++++ Data supplied

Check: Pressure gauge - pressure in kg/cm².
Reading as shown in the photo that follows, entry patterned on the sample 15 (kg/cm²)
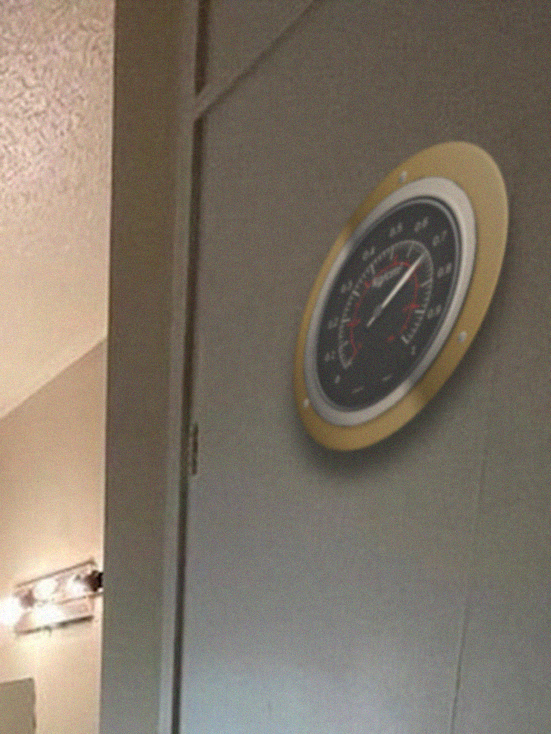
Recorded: 0.7 (kg/cm²)
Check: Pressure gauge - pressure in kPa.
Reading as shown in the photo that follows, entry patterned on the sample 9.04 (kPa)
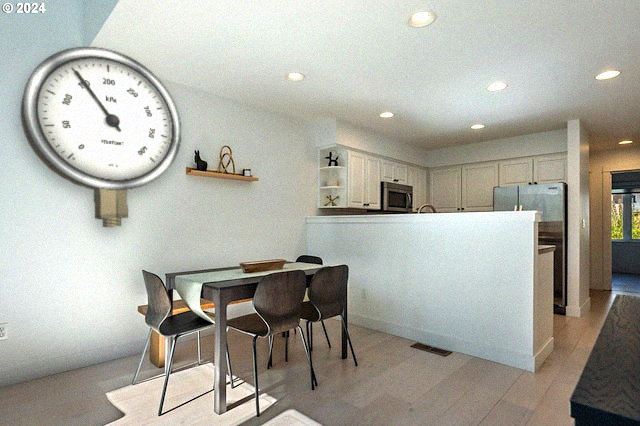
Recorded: 150 (kPa)
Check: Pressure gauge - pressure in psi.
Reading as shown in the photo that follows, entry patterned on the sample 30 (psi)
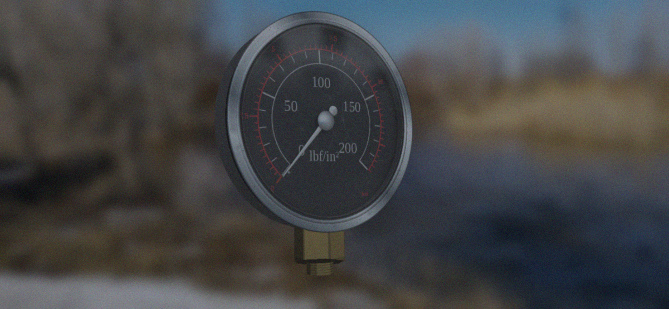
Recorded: 0 (psi)
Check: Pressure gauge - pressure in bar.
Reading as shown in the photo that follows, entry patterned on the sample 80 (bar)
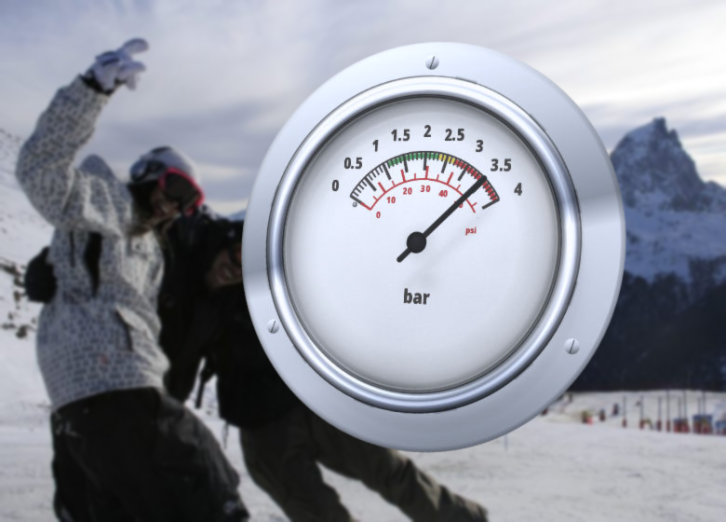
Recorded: 3.5 (bar)
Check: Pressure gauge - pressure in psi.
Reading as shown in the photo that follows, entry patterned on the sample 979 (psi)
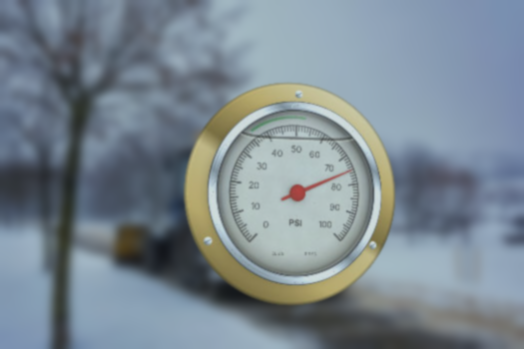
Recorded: 75 (psi)
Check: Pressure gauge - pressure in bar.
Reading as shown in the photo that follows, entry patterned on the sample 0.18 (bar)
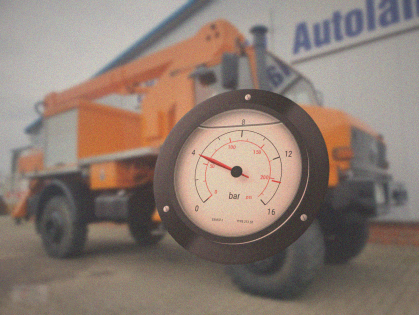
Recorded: 4 (bar)
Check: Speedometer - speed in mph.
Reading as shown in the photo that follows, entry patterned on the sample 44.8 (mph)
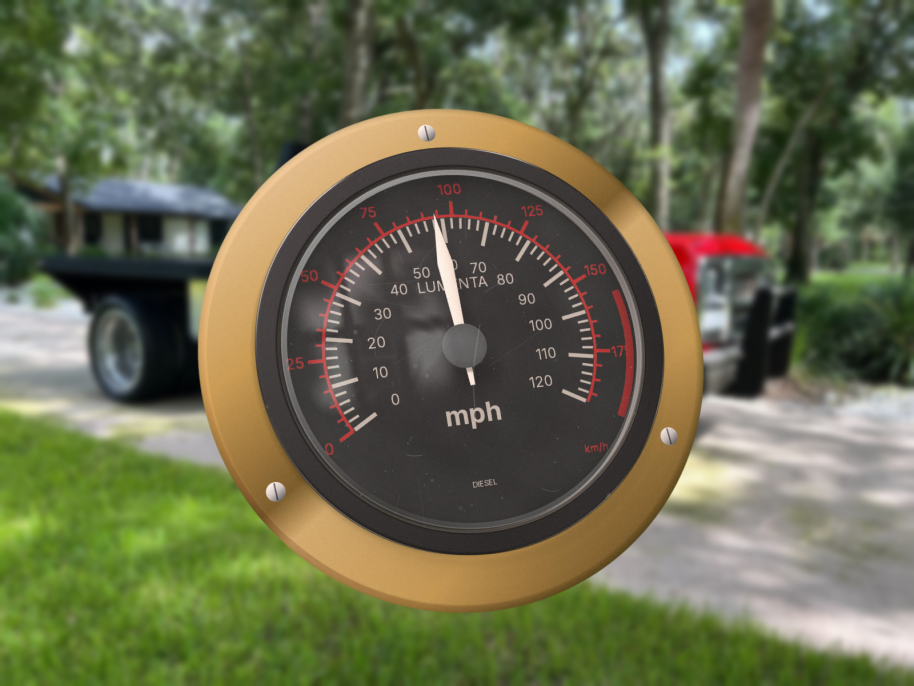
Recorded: 58 (mph)
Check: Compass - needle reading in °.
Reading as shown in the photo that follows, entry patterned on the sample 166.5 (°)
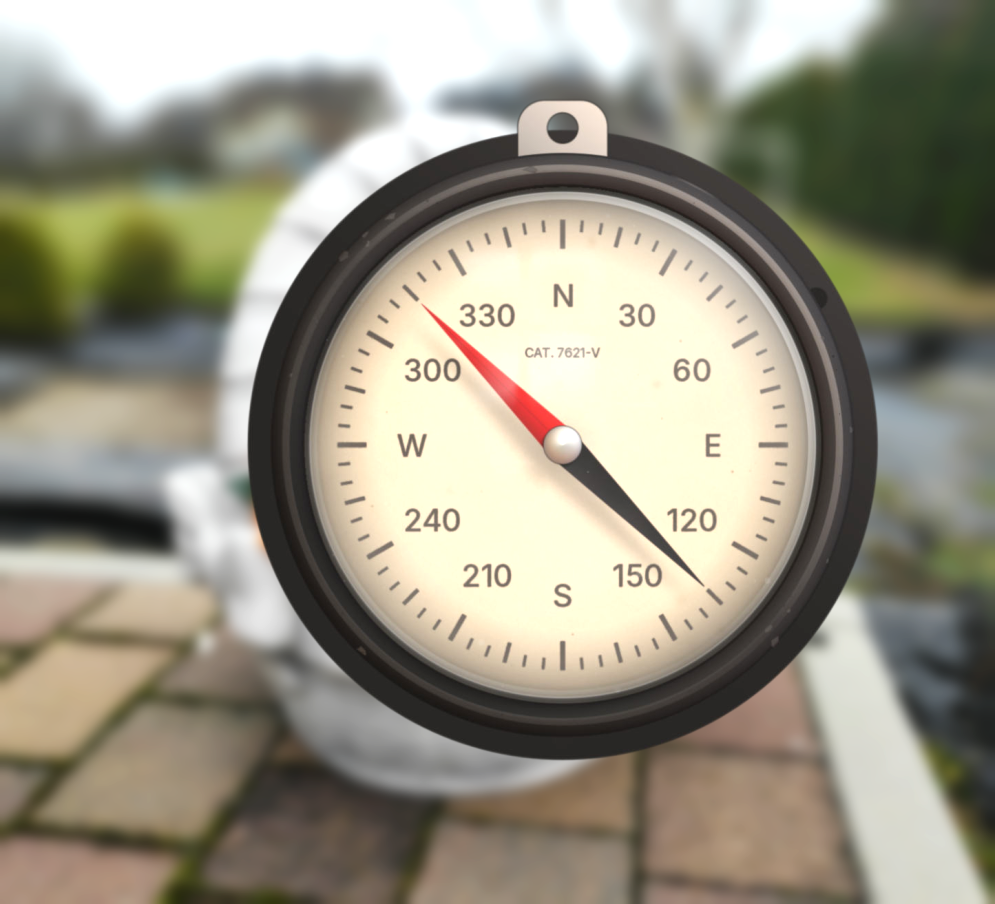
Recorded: 315 (°)
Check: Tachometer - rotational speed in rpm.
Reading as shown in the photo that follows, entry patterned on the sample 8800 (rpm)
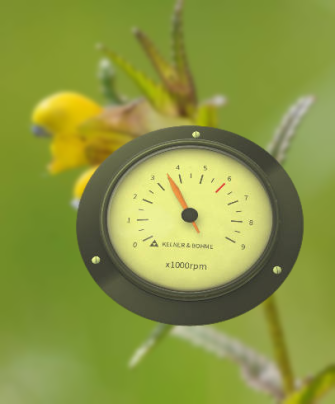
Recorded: 3500 (rpm)
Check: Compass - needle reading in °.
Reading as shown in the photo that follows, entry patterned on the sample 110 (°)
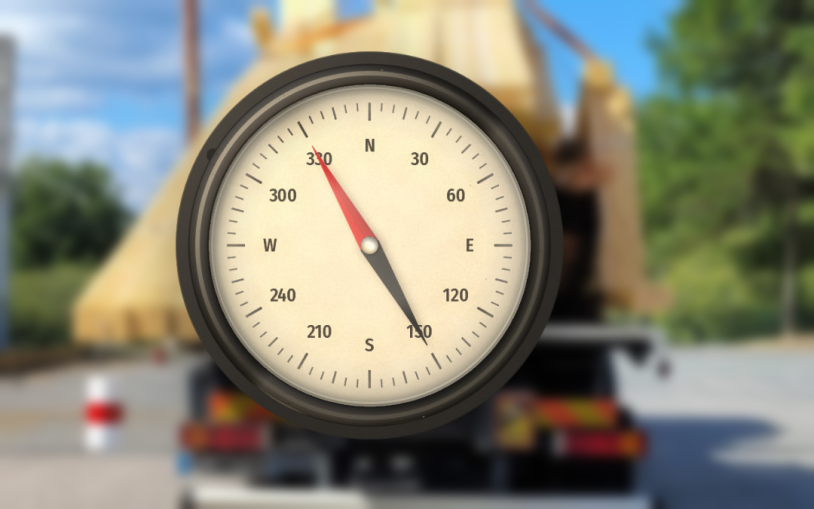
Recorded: 330 (°)
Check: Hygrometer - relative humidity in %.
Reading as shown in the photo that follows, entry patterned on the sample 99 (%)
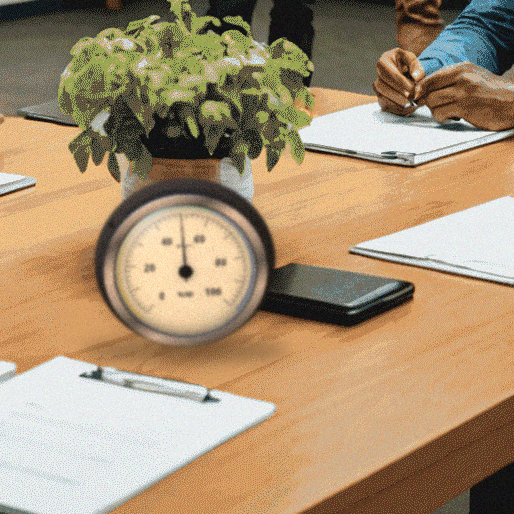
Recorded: 50 (%)
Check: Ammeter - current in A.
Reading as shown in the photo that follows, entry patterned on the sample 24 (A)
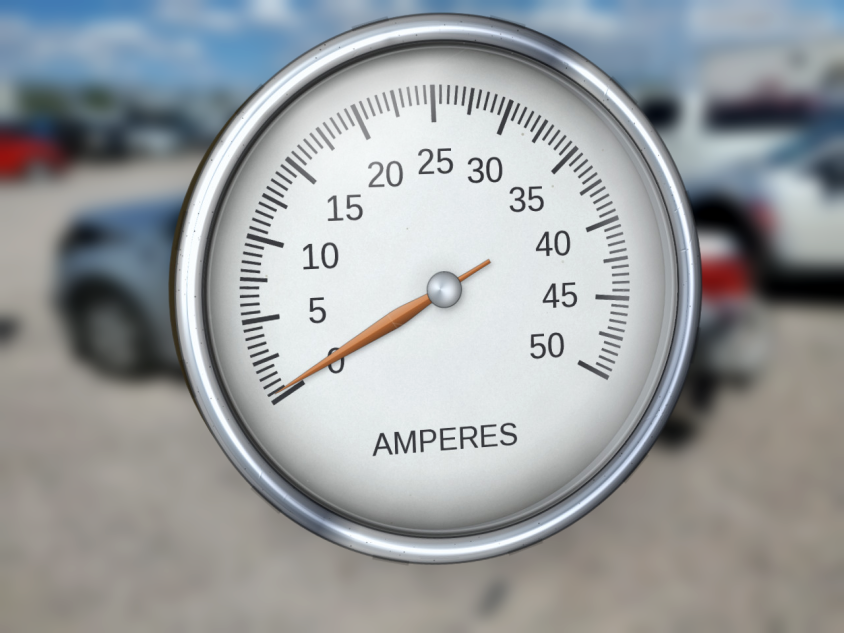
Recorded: 0.5 (A)
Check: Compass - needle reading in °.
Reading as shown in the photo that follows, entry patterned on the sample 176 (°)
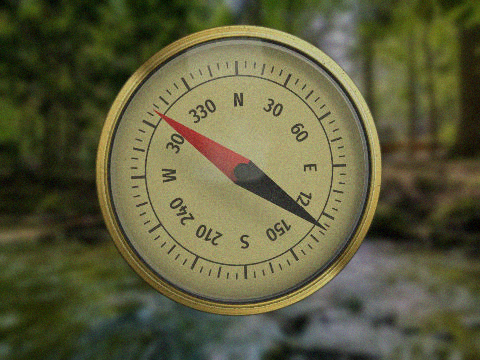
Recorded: 307.5 (°)
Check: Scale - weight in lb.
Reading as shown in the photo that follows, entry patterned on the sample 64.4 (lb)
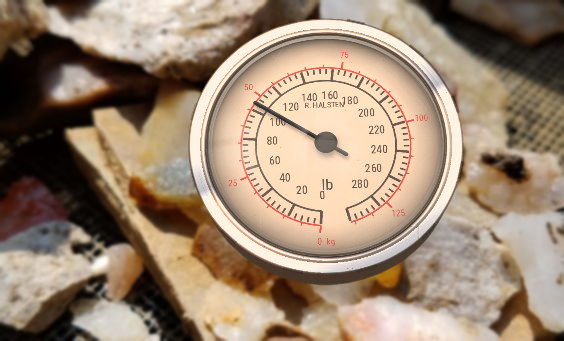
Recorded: 104 (lb)
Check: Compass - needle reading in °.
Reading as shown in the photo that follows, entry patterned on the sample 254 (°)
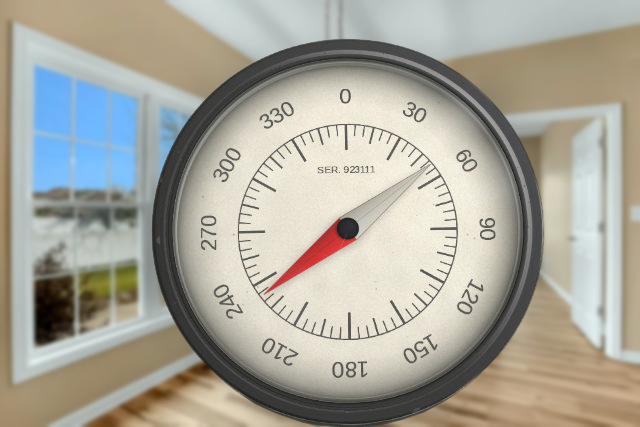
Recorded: 232.5 (°)
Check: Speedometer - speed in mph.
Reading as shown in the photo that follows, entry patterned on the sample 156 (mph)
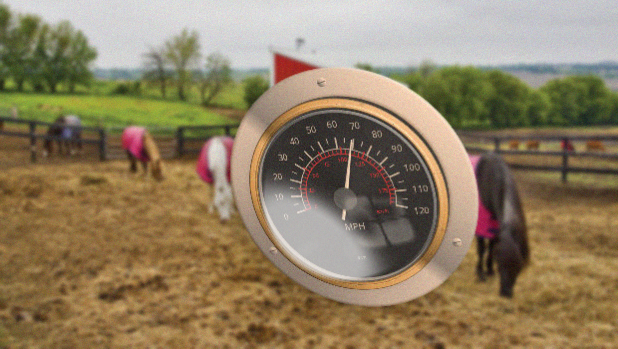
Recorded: 70 (mph)
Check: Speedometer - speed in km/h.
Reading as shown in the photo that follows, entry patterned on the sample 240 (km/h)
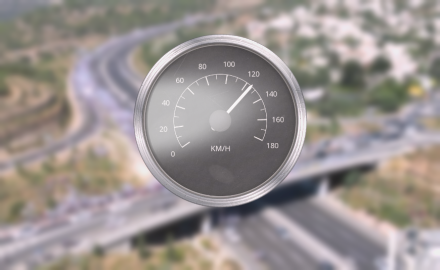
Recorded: 125 (km/h)
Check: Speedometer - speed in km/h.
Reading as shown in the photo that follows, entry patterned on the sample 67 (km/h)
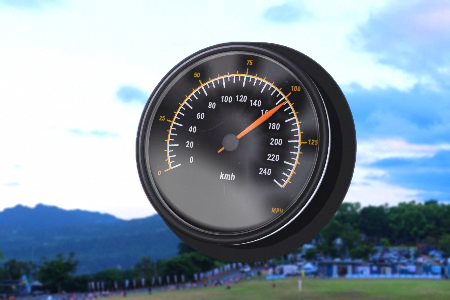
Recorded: 165 (km/h)
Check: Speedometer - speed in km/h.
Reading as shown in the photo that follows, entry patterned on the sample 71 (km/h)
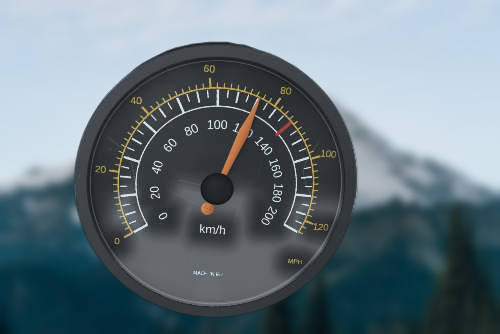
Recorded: 120 (km/h)
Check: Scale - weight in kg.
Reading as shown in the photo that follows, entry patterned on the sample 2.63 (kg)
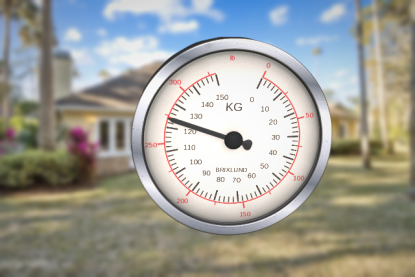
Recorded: 124 (kg)
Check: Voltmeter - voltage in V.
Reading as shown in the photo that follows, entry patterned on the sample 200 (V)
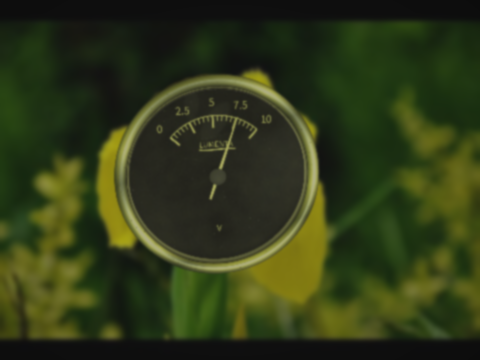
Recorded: 7.5 (V)
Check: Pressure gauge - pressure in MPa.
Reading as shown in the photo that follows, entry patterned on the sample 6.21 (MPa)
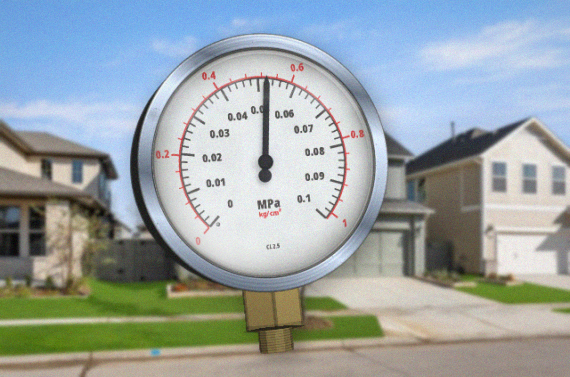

++++++++

Could you print the entire listing above word for word, leaving out the pictures?

Written solution >>
Check: Pressure gauge - pressure in kg/cm².
Reading as shown in the photo that follows, entry patterned on the sample 15 (kg/cm²)
Recorded: 0.7 (kg/cm²)
Check: Pressure gauge - pressure in kPa.
Reading as shown in the photo that follows, entry patterned on the sample 9.04 (kPa)
Recorded: 150 (kPa)
Check: Pressure gauge - pressure in psi.
Reading as shown in the photo that follows, entry patterned on the sample 30 (psi)
Recorded: 0 (psi)
Check: Pressure gauge - pressure in bar.
Reading as shown in the photo that follows, entry patterned on the sample 80 (bar)
Recorded: 3.5 (bar)
Check: Pressure gauge - pressure in psi.
Reading as shown in the photo that follows, entry patterned on the sample 979 (psi)
Recorded: 75 (psi)
Check: Pressure gauge - pressure in bar.
Reading as shown in the photo that follows, entry patterned on the sample 0.18 (bar)
Recorded: 4 (bar)
Check: Speedometer - speed in mph.
Reading as shown in the photo that follows, entry patterned on the sample 44.8 (mph)
Recorded: 58 (mph)
Check: Compass - needle reading in °.
Reading as shown in the photo that follows, entry patterned on the sample 166.5 (°)
Recorded: 315 (°)
Check: Tachometer - rotational speed in rpm.
Reading as shown in the photo that follows, entry patterned on the sample 8800 (rpm)
Recorded: 3500 (rpm)
Check: Compass - needle reading in °.
Reading as shown in the photo that follows, entry patterned on the sample 110 (°)
Recorded: 330 (°)
Check: Hygrometer - relative humidity in %.
Reading as shown in the photo that follows, entry patterned on the sample 99 (%)
Recorded: 50 (%)
Check: Ammeter - current in A.
Reading as shown in the photo that follows, entry patterned on the sample 24 (A)
Recorded: 0.5 (A)
Check: Compass - needle reading in °.
Reading as shown in the photo that follows, entry patterned on the sample 176 (°)
Recorded: 307.5 (°)
Check: Scale - weight in lb.
Reading as shown in the photo that follows, entry patterned on the sample 64.4 (lb)
Recorded: 104 (lb)
Check: Compass - needle reading in °.
Reading as shown in the photo that follows, entry patterned on the sample 254 (°)
Recorded: 232.5 (°)
Check: Speedometer - speed in mph.
Reading as shown in the photo that follows, entry patterned on the sample 156 (mph)
Recorded: 70 (mph)
Check: Speedometer - speed in km/h.
Reading as shown in the photo that follows, entry patterned on the sample 240 (km/h)
Recorded: 125 (km/h)
Check: Speedometer - speed in km/h.
Reading as shown in the photo that follows, entry patterned on the sample 67 (km/h)
Recorded: 165 (km/h)
Check: Speedometer - speed in km/h.
Reading as shown in the photo that follows, entry patterned on the sample 71 (km/h)
Recorded: 120 (km/h)
Check: Scale - weight in kg.
Reading as shown in the photo that follows, entry patterned on the sample 2.63 (kg)
Recorded: 124 (kg)
Check: Voltmeter - voltage in V.
Reading as shown in the photo that follows, entry patterned on the sample 200 (V)
Recorded: 7.5 (V)
Check: Pressure gauge - pressure in MPa.
Reading as shown in the photo that follows, entry patterned on the sample 6.21 (MPa)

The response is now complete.